(Stored items)
----------------------------------------

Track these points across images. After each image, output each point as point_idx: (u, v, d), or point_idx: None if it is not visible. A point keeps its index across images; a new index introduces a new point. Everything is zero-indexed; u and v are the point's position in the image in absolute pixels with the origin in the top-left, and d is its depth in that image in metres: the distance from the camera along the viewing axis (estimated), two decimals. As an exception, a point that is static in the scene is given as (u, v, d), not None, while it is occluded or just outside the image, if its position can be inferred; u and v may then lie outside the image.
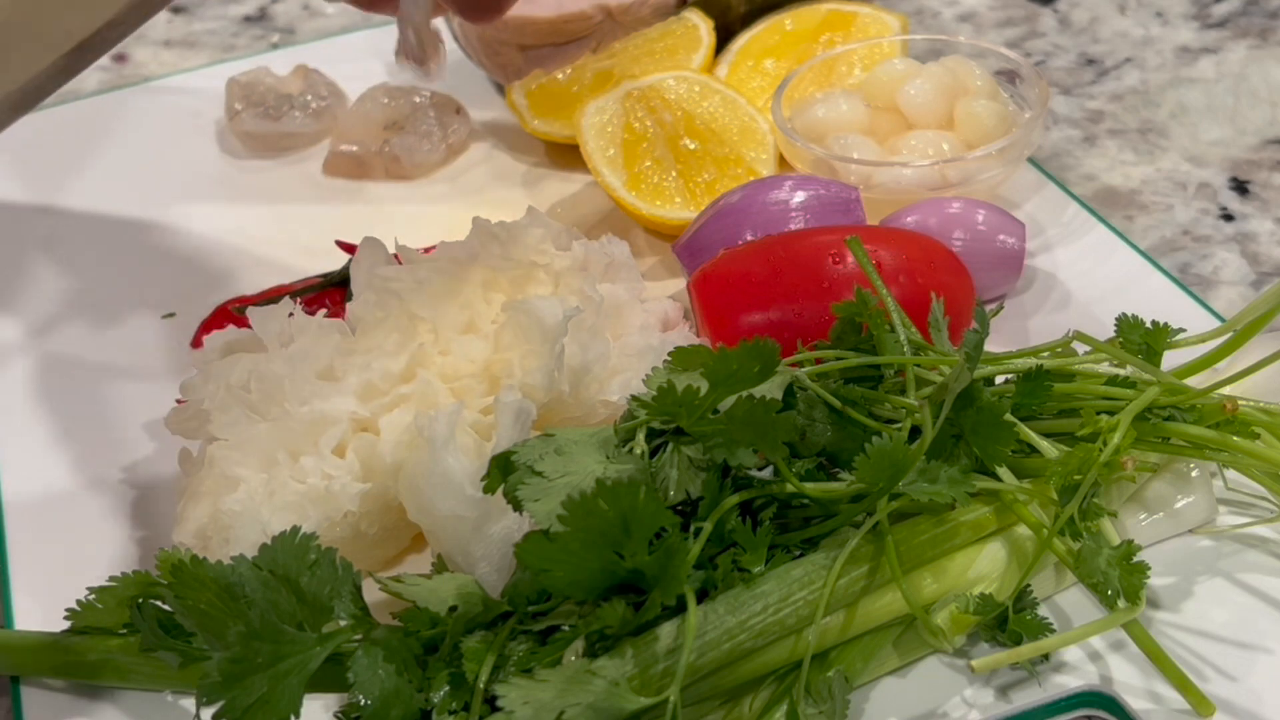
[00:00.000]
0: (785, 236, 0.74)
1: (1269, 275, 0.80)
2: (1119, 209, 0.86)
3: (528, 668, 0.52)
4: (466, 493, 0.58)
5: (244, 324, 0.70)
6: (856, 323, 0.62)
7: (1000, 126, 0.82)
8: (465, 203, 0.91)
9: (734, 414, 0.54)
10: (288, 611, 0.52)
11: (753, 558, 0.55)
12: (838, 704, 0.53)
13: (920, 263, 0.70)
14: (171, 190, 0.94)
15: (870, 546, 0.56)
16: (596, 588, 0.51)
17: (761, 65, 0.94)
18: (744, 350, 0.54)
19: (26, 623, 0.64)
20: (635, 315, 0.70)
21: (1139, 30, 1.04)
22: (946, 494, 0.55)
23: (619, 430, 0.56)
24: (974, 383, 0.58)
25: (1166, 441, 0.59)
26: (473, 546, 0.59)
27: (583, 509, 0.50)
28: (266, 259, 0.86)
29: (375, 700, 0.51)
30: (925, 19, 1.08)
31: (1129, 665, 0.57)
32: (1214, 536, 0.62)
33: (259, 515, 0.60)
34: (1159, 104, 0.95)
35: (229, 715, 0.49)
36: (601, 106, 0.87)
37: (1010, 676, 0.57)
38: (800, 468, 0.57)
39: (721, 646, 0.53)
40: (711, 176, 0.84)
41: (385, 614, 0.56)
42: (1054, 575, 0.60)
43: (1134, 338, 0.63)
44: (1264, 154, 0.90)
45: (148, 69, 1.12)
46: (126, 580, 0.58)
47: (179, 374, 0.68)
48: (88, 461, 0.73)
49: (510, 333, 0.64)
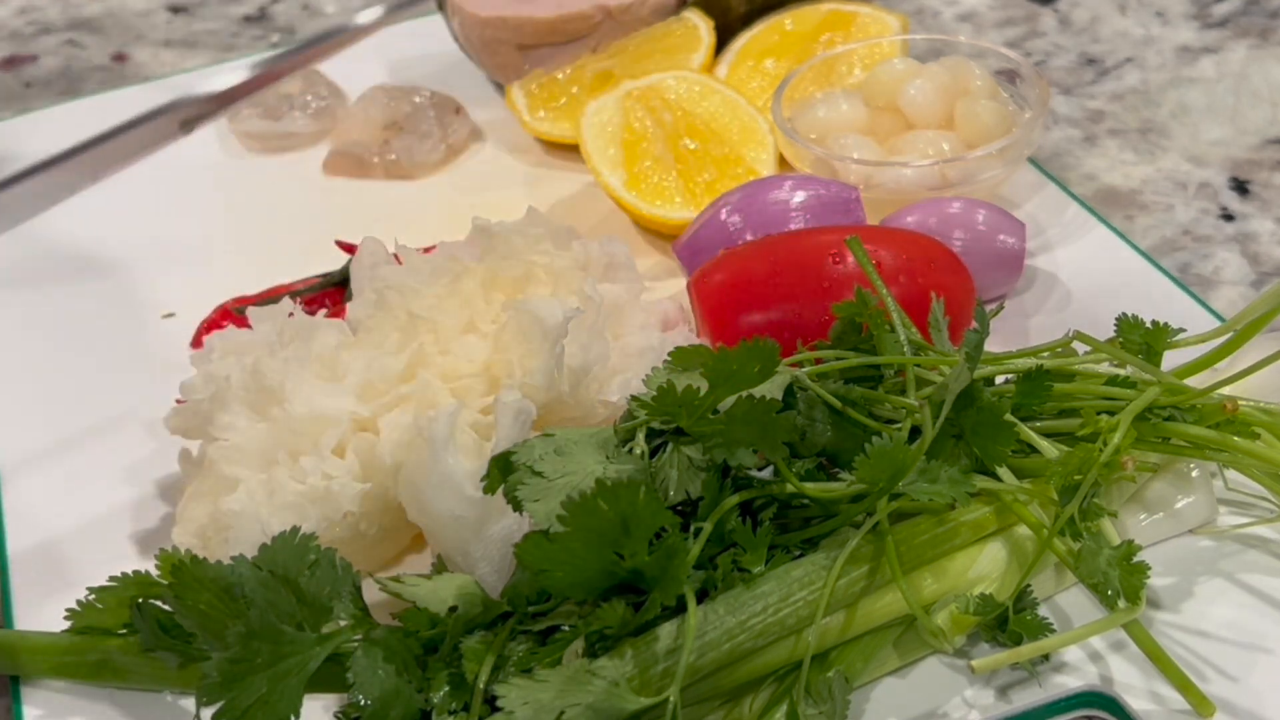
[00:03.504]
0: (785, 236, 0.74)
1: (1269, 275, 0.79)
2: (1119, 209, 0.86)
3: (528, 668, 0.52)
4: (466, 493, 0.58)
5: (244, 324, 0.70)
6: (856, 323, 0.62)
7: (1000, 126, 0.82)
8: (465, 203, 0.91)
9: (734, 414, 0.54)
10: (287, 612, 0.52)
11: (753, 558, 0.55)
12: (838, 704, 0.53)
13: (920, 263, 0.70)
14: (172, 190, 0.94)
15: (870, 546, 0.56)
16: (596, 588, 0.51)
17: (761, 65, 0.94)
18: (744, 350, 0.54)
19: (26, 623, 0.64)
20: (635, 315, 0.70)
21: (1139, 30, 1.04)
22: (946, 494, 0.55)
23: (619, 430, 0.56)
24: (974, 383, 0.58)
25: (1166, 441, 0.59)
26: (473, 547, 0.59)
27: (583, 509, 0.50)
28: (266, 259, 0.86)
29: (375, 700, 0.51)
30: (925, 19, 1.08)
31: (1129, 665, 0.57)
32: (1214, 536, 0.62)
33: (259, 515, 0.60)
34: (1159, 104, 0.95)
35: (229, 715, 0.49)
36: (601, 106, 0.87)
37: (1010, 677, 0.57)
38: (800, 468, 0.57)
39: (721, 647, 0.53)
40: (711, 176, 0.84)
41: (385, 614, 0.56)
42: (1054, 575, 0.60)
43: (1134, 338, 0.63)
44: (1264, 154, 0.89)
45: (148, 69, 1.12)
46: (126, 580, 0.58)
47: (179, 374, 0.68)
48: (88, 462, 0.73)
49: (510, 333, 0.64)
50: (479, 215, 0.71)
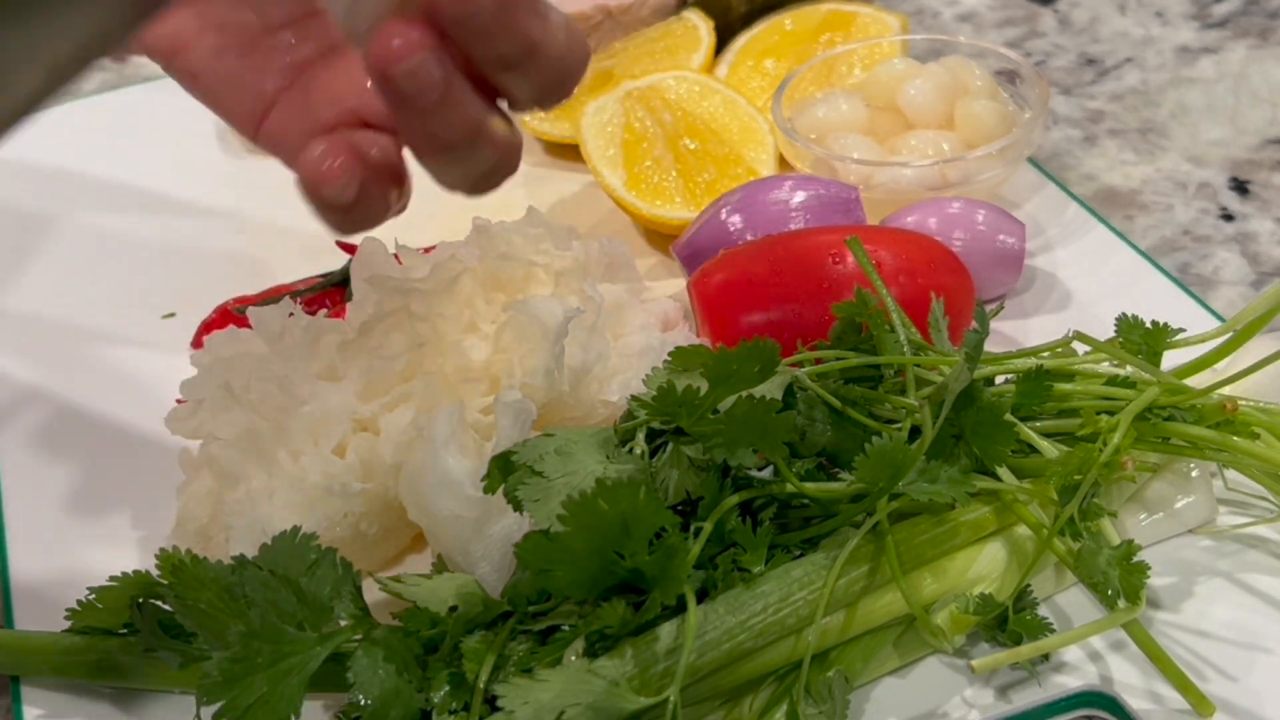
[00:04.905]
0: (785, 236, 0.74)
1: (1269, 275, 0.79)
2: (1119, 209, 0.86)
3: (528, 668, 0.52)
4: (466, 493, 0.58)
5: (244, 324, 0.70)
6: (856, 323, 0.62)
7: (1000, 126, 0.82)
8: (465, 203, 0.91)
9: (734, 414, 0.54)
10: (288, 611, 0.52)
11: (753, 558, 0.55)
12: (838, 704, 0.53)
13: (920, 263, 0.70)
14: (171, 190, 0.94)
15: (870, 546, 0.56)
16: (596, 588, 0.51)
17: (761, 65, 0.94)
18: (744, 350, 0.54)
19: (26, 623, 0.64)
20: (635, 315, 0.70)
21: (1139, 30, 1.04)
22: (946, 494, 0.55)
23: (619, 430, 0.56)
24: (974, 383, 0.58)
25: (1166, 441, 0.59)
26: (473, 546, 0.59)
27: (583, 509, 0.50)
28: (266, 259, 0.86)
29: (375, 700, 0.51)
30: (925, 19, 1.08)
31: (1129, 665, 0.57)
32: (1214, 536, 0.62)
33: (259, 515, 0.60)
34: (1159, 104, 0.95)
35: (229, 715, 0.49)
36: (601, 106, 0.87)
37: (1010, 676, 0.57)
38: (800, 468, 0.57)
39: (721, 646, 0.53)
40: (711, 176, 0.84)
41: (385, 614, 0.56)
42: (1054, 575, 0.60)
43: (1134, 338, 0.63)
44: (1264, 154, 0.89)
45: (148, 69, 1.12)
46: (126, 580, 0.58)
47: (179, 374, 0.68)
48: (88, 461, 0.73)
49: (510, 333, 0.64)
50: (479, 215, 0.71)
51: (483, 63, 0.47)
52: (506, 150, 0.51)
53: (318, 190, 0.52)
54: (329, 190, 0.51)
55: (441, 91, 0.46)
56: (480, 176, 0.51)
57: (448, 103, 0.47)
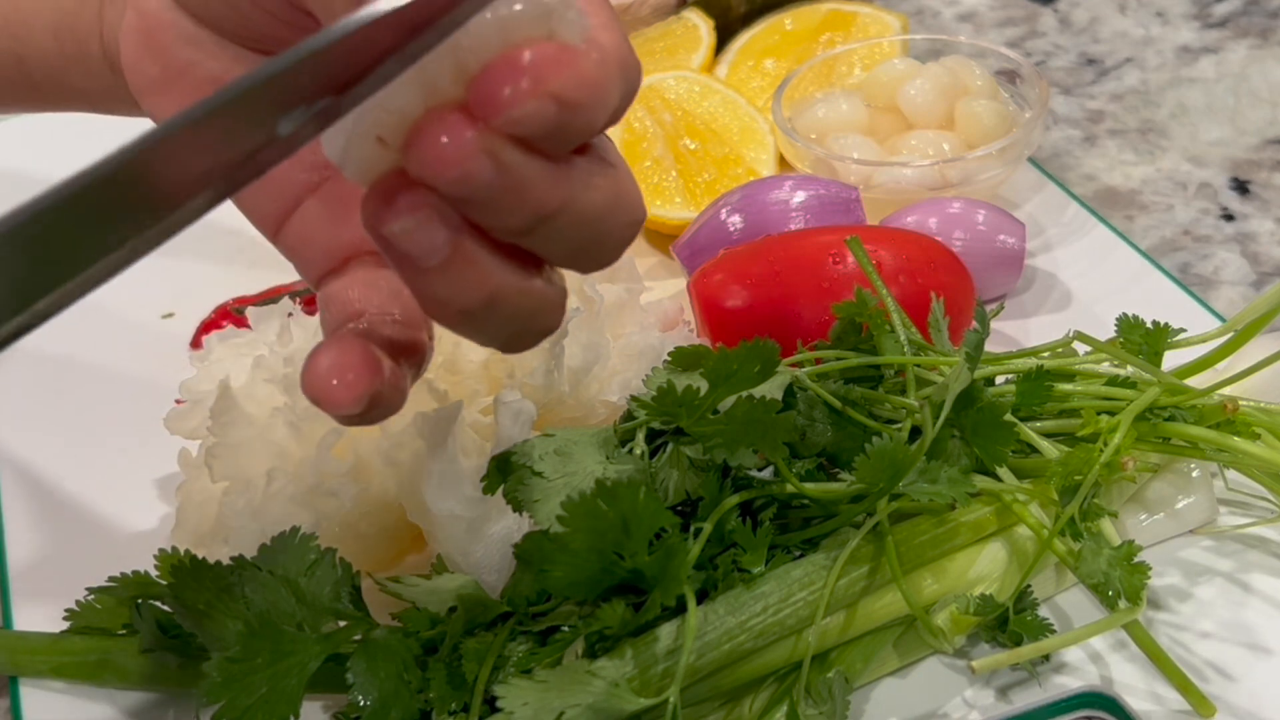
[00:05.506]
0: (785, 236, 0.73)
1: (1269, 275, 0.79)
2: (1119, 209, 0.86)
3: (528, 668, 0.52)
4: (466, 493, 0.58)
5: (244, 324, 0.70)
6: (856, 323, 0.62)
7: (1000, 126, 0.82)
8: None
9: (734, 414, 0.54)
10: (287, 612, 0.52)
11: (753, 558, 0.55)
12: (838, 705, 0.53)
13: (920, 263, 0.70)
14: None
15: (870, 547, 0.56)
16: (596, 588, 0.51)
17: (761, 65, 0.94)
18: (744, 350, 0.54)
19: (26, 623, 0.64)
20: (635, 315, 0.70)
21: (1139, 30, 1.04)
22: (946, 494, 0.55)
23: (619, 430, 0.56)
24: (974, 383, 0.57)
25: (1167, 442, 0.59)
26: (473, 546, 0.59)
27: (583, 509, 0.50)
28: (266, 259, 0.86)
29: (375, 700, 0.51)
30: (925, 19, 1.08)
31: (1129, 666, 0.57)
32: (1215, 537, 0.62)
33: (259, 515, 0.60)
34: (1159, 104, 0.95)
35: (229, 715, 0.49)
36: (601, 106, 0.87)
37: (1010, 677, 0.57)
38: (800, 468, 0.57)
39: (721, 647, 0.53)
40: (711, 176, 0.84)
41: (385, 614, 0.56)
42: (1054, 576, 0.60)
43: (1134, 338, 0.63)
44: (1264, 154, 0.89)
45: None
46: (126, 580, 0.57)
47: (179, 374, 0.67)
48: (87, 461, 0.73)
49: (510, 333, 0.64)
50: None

----------------------------------------

▶ [Exercise directions]
Copy out all the data above exactly, minus the images.

▶ [Task output]
Track these points across images. After each image, output each point as point_idx: (u, v, d), or point_idx: None if it is not visible. A point keeps its index across images; a new index introduces a new point. Everything is zero-indexed; u and v are the point's position in the image in absolute pixels with the origin in the top-left, and d is its depth in that image in metres: the distance from the camera along the viewing axis (estimated), two decimals. As an exception, a point that is static in the scene is given as (u, v, d), not None, while it is occluded or just outside the image, if its position can be inferred; u and v may then lie outside the image.
[00:00.000]
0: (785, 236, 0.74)
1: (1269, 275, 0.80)
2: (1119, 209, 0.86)
3: (528, 668, 0.52)
4: (466, 493, 0.58)
5: (244, 324, 0.70)
6: (856, 323, 0.62)
7: (1000, 126, 0.82)
8: (465, 203, 0.91)
9: (734, 414, 0.54)
10: (288, 611, 0.52)
11: (753, 558, 0.55)
12: (838, 704, 0.53)
13: (920, 263, 0.70)
14: (171, 190, 0.94)
15: (870, 546, 0.56)
16: (596, 588, 0.51)
17: (761, 65, 0.94)
18: (744, 350, 0.54)
19: (26, 623, 0.64)
20: (635, 315, 0.70)
21: (1139, 30, 1.04)
22: (946, 494, 0.55)
23: (619, 430, 0.56)
24: (974, 383, 0.58)
25: (1166, 441, 0.59)
26: (473, 546, 0.59)
27: (583, 509, 0.50)
28: (266, 259, 0.86)
29: (375, 700, 0.51)
30: (925, 19, 1.08)
31: (1129, 665, 0.57)
32: (1214, 536, 0.62)
33: (259, 515, 0.60)
34: (1159, 104, 0.95)
35: (229, 715, 0.49)
36: (601, 106, 0.87)
37: (1010, 676, 0.57)
38: (800, 468, 0.57)
39: (721, 646, 0.53)
40: (711, 176, 0.84)
41: (385, 614, 0.56)
42: (1054, 575, 0.60)
43: (1134, 338, 0.63)
44: (1264, 154, 0.90)
45: (148, 69, 1.12)
46: (126, 580, 0.58)
47: (179, 374, 0.68)
48: (88, 461, 0.73)
49: (510, 333, 0.64)
[00:03.504]
0: (785, 236, 0.74)
1: (1269, 275, 0.79)
2: (1119, 209, 0.86)
3: (528, 668, 0.52)
4: (466, 493, 0.58)
5: (244, 324, 0.70)
6: (856, 323, 0.62)
7: (1000, 126, 0.82)
8: (465, 203, 0.91)
9: (734, 414, 0.54)
10: (287, 612, 0.52)
11: (753, 558, 0.55)
12: (838, 704, 0.53)
13: (920, 263, 0.70)
14: (172, 190, 0.94)
15: (870, 546, 0.56)
16: (596, 588, 0.51)
17: (761, 65, 0.94)
18: (744, 350, 0.54)
19: (26, 623, 0.64)
20: (635, 315, 0.70)
21: (1139, 30, 1.04)
22: (946, 494, 0.55)
23: (619, 430, 0.56)
24: (974, 383, 0.58)
25: (1166, 441, 0.59)
26: (473, 547, 0.59)
27: (583, 509, 0.50)
28: (266, 259, 0.86)
29: (375, 700, 0.51)
30: (925, 19, 1.08)
31: (1129, 665, 0.57)
32: (1214, 536, 0.62)
33: (259, 515, 0.60)
34: (1159, 104, 0.95)
35: (229, 715, 0.49)
36: (601, 106, 0.87)
37: (1010, 677, 0.57)
38: (800, 468, 0.57)
39: (721, 647, 0.53)
40: (711, 176, 0.84)
41: (385, 614, 0.56)
42: (1054, 575, 0.60)
43: (1134, 338, 0.63)
44: (1264, 154, 0.89)
45: (148, 69, 1.12)
46: (126, 580, 0.58)
47: (179, 374, 0.68)
48: (88, 462, 0.73)
49: (510, 333, 0.64)
50: (479, 215, 0.71)
[00:04.905]
0: (785, 236, 0.74)
1: (1269, 275, 0.79)
2: (1119, 209, 0.86)
3: (528, 668, 0.52)
4: (466, 493, 0.58)
5: (244, 324, 0.70)
6: (856, 323, 0.62)
7: (1000, 126, 0.82)
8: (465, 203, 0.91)
9: (734, 414, 0.54)
10: (288, 611, 0.52)
11: (753, 558, 0.55)
12: (838, 704, 0.53)
13: (920, 263, 0.70)
14: (171, 190, 0.94)
15: (870, 546, 0.56)
16: (596, 588, 0.51)
17: (761, 65, 0.94)
18: (744, 350, 0.54)
19: (26, 623, 0.64)
20: (635, 315, 0.70)
21: (1139, 30, 1.04)
22: (946, 494, 0.55)
23: (619, 430, 0.56)
24: (974, 383, 0.58)
25: (1166, 441, 0.59)
26: (473, 546, 0.59)
27: (583, 509, 0.50)
28: (266, 259, 0.86)
29: (375, 700, 0.51)
30: (925, 19, 1.08)
31: (1129, 665, 0.57)
32: (1214, 536, 0.62)
33: (259, 515, 0.60)
34: (1159, 104, 0.95)
35: (229, 715, 0.49)
36: (601, 106, 0.87)
37: (1010, 676, 0.57)
38: (800, 468, 0.57)
39: (721, 646, 0.53)
40: (711, 176, 0.84)
41: (385, 614, 0.56)
42: (1054, 575, 0.60)
43: (1134, 338, 0.63)
44: (1264, 154, 0.89)
45: (148, 69, 1.12)
46: (126, 580, 0.58)
47: (179, 374, 0.68)
48: (88, 461, 0.73)
49: (510, 333, 0.64)
50: (479, 215, 0.71)
51: (483, 63, 0.47)
52: (506, 150, 0.51)
53: (318, 190, 0.52)
54: (329, 190, 0.51)
55: (441, 91, 0.46)
56: (480, 176, 0.51)
57: (448, 103, 0.47)
[00:05.506]
0: (785, 236, 0.73)
1: (1269, 275, 0.79)
2: (1119, 209, 0.86)
3: (528, 668, 0.52)
4: (466, 493, 0.58)
5: (244, 324, 0.70)
6: (856, 323, 0.62)
7: (1000, 126, 0.82)
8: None
9: (734, 414, 0.54)
10: (287, 612, 0.52)
11: (753, 558, 0.55)
12: (838, 705, 0.53)
13: (920, 263, 0.70)
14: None
15: (870, 547, 0.56)
16: (596, 588, 0.51)
17: (761, 65, 0.94)
18: (744, 350, 0.54)
19: (26, 623, 0.64)
20: (635, 315, 0.70)
21: (1139, 30, 1.04)
22: (946, 494, 0.55)
23: (619, 430, 0.56)
24: (974, 383, 0.57)
25: (1167, 442, 0.59)
26: (473, 546, 0.59)
27: (583, 509, 0.50)
28: (266, 259, 0.86)
29: (375, 700, 0.51)
30: (925, 19, 1.08)
31: (1129, 666, 0.57)
32: (1215, 537, 0.62)
33: (259, 515, 0.60)
34: (1159, 104, 0.95)
35: (229, 715, 0.49)
36: (601, 106, 0.87)
37: (1010, 677, 0.57)
38: (800, 468, 0.57)
39: (721, 647, 0.53)
40: (711, 176, 0.84)
41: (385, 614, 0.56)
42: (1054, 576, 0.60)
43: (1134, 338, 0.63)
44: (1264, 154, 0.89)
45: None
46: (126, 580, 0.57)
47: (179, 374, 0.67)
48: (87, 461, 0.73)
49: (510, 333, 0.64)
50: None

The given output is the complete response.